At a meeting in March, the OHA board discussed CEO Kamana’opono Crabbe’s performance but no action was taken. Debate over whether Crabbe should be ousted has been going on before the state audit released earlier this year that showed OHA spent $14 million in fiscal years 2015 and 2016 on discretionary projects versus $7.7 million on competitive grants.
The discretionary spending included $1,900 to send an individual to a rodeo competition in Las Vegas and $1,000 for a beneficiaries’ funeral-related clothing expenses.
OHA Chairwoman Colette Machado of Molokai has defended the discretionary spending, saying the money went to meeting the needs of beneficiaries. The competitive bidding process may not apply due to time constraints and the unique needs of Native Hawaiians.
At OHA’s Board meeting on Maui on Thursday, members of the community expressed their support for Crabbe. Some told the board to stop the infighting and the debate on the fitness of Crabbe. Although testifiers did not delve into details, they say Crabbe is working to help the Hawaiian people.
Ke’eaumoku Kapu said he supports Crabbe “100 percent” and told the board to “stop being cry babies” because some “people didn’t get what they want.”
Kapu reminded the board of how Crabbe brought home makamae or precious objects or treasures of Hawaiian significance from other countries. Kapu felt that was important.
“He’s a good CEO,” he added.
Clifford Alakai gave thanks to both Machado and Crabbe for their work.
“I hope the trustees continue to support him (Crabbe) because I know he is doing good for the people.”
Alakai added that most Hawaiians he sees around town are “going to say he’s (Crabbe’s) a good person, and he really means well for OHA.”
Alakai said he understands that it is difficult to run an organization such as OHA, where there are people coming from different areas and directions.
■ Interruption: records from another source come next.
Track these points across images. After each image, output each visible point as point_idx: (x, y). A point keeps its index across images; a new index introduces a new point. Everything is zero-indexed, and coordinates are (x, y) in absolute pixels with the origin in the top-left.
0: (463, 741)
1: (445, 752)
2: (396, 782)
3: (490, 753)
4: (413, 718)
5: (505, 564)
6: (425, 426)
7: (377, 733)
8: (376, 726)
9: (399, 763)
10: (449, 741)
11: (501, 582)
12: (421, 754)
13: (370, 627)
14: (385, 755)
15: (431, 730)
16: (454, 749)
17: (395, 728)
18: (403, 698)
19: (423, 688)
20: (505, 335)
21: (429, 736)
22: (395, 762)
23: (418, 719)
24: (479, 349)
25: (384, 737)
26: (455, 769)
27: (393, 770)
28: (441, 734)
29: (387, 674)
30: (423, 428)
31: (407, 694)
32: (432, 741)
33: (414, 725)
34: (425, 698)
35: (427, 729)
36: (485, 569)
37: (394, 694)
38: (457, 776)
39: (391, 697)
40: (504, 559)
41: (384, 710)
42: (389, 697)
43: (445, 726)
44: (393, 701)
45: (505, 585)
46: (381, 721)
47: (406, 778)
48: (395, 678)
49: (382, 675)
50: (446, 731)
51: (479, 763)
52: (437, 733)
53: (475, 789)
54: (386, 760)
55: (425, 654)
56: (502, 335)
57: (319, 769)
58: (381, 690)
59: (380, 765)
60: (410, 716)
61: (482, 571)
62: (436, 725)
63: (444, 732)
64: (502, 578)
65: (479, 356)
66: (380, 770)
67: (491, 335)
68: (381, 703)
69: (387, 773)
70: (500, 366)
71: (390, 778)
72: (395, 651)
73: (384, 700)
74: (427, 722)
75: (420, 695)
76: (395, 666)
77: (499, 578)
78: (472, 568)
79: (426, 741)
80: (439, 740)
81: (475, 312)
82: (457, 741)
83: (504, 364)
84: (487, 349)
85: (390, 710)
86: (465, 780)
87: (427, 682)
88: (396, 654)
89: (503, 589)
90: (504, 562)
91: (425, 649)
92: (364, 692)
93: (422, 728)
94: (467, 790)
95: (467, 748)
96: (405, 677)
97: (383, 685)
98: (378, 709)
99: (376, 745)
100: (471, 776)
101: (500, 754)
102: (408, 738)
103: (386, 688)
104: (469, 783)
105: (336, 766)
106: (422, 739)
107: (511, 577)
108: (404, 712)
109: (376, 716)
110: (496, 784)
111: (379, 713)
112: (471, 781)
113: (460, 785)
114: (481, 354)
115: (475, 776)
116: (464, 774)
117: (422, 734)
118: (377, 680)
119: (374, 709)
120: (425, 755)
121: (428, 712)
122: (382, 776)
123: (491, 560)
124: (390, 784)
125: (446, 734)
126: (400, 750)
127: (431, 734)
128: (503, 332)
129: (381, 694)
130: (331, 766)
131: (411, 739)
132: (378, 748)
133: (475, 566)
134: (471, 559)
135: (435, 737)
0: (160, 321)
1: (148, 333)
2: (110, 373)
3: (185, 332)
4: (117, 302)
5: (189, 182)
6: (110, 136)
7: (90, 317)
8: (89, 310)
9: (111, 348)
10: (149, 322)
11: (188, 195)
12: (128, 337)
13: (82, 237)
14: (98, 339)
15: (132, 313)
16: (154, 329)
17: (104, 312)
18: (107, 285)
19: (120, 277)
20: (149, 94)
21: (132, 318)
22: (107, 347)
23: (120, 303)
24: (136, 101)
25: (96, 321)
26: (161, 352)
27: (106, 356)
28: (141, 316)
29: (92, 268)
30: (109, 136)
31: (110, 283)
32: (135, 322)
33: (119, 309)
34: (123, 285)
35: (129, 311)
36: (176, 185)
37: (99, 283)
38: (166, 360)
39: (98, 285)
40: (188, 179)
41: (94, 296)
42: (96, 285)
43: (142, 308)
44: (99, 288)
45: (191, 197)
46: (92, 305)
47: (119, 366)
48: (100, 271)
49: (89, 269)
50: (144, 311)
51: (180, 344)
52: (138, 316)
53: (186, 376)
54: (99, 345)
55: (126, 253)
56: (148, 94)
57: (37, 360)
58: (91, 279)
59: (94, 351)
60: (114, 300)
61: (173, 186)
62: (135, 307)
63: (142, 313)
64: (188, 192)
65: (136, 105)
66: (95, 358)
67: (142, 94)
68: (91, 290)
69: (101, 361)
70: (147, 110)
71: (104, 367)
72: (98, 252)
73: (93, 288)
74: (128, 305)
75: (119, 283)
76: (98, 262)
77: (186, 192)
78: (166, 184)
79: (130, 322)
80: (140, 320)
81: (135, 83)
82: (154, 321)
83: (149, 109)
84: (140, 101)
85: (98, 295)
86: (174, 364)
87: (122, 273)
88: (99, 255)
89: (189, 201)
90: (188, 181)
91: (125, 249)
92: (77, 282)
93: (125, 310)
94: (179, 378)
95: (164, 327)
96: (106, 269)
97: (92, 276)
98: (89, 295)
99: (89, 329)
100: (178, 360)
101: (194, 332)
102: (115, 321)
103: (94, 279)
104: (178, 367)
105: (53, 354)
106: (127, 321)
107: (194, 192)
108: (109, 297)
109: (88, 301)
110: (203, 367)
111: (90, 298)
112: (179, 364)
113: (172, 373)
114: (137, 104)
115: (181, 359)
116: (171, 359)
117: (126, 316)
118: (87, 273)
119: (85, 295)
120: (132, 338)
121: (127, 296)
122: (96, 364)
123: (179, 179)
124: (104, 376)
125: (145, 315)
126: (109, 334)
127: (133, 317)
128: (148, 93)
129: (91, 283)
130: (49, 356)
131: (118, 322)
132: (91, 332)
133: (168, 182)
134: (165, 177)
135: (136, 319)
He reads the OHA monthly tabloid and Crabbe’s writings and believes Crabbe is doing the right things for OHA.
“You guys need to work together and think about what you guys write,” he told the trustees. “Write things for the positive instead of the negative.”
Kyle Nakanelua asked the board to forgive any transgressions, “so this board, this aha and all of its staff can move forward and continue to do the work, which is really in the best interest of our people.”
OHA is always “taking hits” for not being able to get along, he added.
“Let’s quell all of that rubbish, again please let’s forgive each other, let’s all move on,” Nakanelua said.
During the introduction and statements of trustees, Machado told the audience that even though the audit is under review, OHA has “always done due diligence” and “always done the right thing to provide for the people.”
This means the organization will do its best to help those affected by floods on Kauai and the eruption of Kilauea on Hawaii island.
“When it comes to help for a crisis, you can depend on your elected trustees to do the best,” Machado said.
Trustee Rowena Akana recognized that OHA was “dinged up quite a bit” in the audit, especially on its use of its reserve funds. She disagrees with those criticisms.
Akana pointed out that money from the reserve fund was used for infrastructure repairs to Lunalilo Home on Oahu. According to OHA, $597,468 was used to support the alii trust by funding the much needed repairs to provide safety and comfort for elderly residents.
Akana said the board has discussed how to change its policies on how to handle these types of issues without the auditor or others criticizing its spending habits.
The meeting was held at the Lili’uokalani Trust Col. David M. Peters Building annex in Wailuku. An OHA community meeting was held Wednesday evening at Kamehameha Schools Maui.